Academic freedom is another thing, but it should not include the right to encourage a Final Solution for whites. According to the CUNY student newspaper, Jeffries did so once in a CUNY classroom.
Of course, Jeffries has the legal right to espouse whatever ridiculous theories on race he can conjure up. But his message of division and cultural nationalism can only lead his followers--many of them inner-city Blacks still desperate for truly equal political representation--to violence. His power to incite hatred, his anti-Semitism and his anti-gay attitudes should be recognized as hateful non-scholarship.
Still, none of these things, horrifying as they are, makes Jeffries totally unacceptable as a guest speaker at Harvard. The Black Students Association (BSA), along with the Black Law students Association and the DuBois Graduate Society, asked Jeffries to speak in Sanders Theatre in February.
Our objections to this invitation stemmed not from Jeffries' beliefs. Indeed, the BSA has every right to invite whomever they want, including people with non-mainstream and even racist views of history. When Conrad Muhammad was invited, for example, The Crimson did not object. Our gripe with the Jeffries invitation was founded on the belief that no organization should honor a violent criminal with a Harvard podium. In short, Jeffries should have appeared in a court in February, not in Sanders.
LAST NOVEMBER, Harvard buzzed about Peninsula's long-awaited special issue on homosexuality. The magazine even drew national press as it sparked protests on campus at which two professors, including Plummer Professor of Christian Morals Peter J. Gomes, came out of the closet.
But while the issue was hurtful and clearly offensive to many of us who disagree with its central proposition, it wasn't hateful. It was well within the bounds of intellectual discourse. They made arguments--most of them riddled with inaccuracies, inconsistencies and irrelevancies--but arguments nonetheless.

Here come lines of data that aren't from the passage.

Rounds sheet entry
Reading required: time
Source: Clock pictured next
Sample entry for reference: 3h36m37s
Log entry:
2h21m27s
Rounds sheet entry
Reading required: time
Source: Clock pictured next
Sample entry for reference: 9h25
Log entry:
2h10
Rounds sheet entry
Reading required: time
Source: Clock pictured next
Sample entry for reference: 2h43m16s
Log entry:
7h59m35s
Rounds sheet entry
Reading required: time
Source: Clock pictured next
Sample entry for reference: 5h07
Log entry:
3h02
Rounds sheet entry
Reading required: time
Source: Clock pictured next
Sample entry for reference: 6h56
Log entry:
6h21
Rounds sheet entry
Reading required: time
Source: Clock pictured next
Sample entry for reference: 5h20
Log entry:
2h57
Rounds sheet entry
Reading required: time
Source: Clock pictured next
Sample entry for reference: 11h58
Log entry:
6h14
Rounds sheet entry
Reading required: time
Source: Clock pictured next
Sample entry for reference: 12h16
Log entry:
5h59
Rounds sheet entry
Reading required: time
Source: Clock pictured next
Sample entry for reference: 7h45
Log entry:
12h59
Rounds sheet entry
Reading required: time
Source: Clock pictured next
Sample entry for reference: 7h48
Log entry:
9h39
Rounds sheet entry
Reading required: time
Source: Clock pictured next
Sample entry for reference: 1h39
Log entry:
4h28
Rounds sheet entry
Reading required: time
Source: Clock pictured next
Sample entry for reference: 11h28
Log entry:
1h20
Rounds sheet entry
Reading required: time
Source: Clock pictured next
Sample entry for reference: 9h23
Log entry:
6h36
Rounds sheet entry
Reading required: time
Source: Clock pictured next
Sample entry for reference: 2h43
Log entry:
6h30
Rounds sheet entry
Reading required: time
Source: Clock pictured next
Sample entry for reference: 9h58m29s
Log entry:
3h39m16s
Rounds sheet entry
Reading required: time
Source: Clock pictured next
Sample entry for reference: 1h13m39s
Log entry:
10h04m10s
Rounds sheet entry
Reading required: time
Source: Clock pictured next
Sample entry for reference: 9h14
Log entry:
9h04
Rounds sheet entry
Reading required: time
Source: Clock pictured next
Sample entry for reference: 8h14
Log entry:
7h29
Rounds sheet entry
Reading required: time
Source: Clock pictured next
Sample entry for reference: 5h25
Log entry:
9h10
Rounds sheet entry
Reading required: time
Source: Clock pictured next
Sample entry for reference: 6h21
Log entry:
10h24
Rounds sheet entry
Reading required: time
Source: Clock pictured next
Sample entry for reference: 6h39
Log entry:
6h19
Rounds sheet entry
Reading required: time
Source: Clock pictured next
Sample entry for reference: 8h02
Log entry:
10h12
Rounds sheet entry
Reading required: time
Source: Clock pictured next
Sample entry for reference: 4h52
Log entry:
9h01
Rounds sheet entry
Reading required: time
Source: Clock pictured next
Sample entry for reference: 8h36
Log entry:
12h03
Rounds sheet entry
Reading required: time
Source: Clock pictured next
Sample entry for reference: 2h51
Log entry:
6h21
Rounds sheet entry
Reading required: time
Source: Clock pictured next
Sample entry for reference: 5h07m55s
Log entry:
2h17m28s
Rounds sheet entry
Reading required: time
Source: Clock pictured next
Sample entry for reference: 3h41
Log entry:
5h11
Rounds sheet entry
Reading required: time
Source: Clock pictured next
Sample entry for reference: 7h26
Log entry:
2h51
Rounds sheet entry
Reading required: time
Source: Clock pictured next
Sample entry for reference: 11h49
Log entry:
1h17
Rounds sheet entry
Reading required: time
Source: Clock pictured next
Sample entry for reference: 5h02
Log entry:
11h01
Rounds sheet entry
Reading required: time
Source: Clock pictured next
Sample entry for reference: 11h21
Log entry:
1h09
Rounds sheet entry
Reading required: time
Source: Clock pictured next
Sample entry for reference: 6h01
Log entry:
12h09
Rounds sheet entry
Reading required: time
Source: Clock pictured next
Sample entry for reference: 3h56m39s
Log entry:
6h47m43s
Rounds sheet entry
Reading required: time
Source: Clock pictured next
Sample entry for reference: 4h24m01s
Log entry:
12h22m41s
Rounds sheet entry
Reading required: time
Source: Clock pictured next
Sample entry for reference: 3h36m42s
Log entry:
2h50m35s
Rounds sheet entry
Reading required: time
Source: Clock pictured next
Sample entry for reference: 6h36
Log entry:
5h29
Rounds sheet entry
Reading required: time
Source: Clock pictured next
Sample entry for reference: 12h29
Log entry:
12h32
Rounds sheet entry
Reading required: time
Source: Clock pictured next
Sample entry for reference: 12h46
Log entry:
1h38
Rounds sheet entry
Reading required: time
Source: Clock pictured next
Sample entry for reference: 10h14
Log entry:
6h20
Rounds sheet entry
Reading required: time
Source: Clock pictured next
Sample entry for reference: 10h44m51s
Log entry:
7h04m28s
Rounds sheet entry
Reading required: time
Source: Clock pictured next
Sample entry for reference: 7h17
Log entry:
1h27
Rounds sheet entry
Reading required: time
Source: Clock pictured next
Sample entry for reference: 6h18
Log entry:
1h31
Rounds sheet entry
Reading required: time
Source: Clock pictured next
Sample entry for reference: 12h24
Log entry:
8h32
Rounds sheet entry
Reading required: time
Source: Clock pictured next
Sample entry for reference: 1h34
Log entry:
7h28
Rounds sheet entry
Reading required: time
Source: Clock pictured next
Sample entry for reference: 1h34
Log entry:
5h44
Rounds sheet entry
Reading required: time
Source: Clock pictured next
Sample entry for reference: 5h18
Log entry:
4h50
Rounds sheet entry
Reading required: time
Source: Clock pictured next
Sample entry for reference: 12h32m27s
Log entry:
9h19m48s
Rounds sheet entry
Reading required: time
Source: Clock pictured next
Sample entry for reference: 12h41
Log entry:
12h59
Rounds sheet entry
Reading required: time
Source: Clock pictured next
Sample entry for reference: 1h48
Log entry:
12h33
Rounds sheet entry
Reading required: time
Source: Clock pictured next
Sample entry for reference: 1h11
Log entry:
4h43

None of their observations came close to demonstrating that homosexuality is "bad." Imagine that gays were, in fact, "not truly happy." What would that prove? Only that homosexuals were unhappy. Not that homosexuality was in any way "bad." Practicing gay sex can indeed be dangerous. So can practicing heterosexual sex. That doesn't make either "bad." Being a police officer can be dangerous, too. Peninsula thinks homosexuality is "unnatural"? Who cares? So is Astroturf. And cow manure is natural. Peninsula's writers should think carefully before the equate their version of "unnatural" with "bad."
Later in the year, the Concerned Christians at Harvard (CCH), attacked Gomes and called for his resignation as Memorial Church minister. CCH insisted that it was not asking for his resignation because he is a homosexual--only because he's not a self-hating homosexual. One CCH member said, "If Gomes were repentant of his homosexuality...there wouldn't be a need to call for his resignation." And CCH said it wanted Gomes fired on the grounds that he preached something they see as antithetical to Christianity.
Basically, all of this boils down to a theological dispute--one that should be debated at the Divinity School, not in University Hall. Of course Gomes should not be dismissed over such a dispute. For our part, we do not think homosexuality is in any way "wrong" or "hurtful." And Gomes himself has been a valuable member of the community. Still, we must object to the continued existence of institutionalized Christianity at Harvard. The policy of mixing academics with religion should end. It belies the ideal of a "secular" University and is simply unfair to non-Christians. One option is for Memorial Church to become an ecumenical religious center for all students.
WE DON'T REJECT many advertisements. Then again, we don't get offered too many blatantly false ads from blatantly anti-Semites. Last December, The Crimson and other college papers received a full-page ad explaining how the thought police was preventing academic debate about the Holocaust's non-existence, how the photos, documents and eyewitness accounts proving the obvious in fact prove nothing, how "Zionists and others in the Jewish community" whose "political and financial support for Jewish causes" had led "a conspiracy to suppress the truth." We chose not to run the ad and returned the money.
Over the years, many controversial arguments we have disagreed with have been made on these pages. But we're not talking about a controversial argument based on questionable facts in this case. We're talking about vicious propaganda based on utter bullshit that has been discredited time and again.
Simply put, we do not print just anything, and we will not prostitute this paper to "disseminate the good news" of lies and hatred. There will be borderline cases for this rule, but this was not one of them.
SEVERAL MONTHS after the Date Rape Task Force released is long-awaited report, in April the Undergraduate Council also debated the ways in which the College should deal with cases of acquaintance rape. The Council approved a definition of rape as any sexual act that occurs "despite the expressed unwillingness of the victim" and left in a "gray area" those cases in which the initiator "falls to elicit consent, resulting in psychological or physical harm of the victim."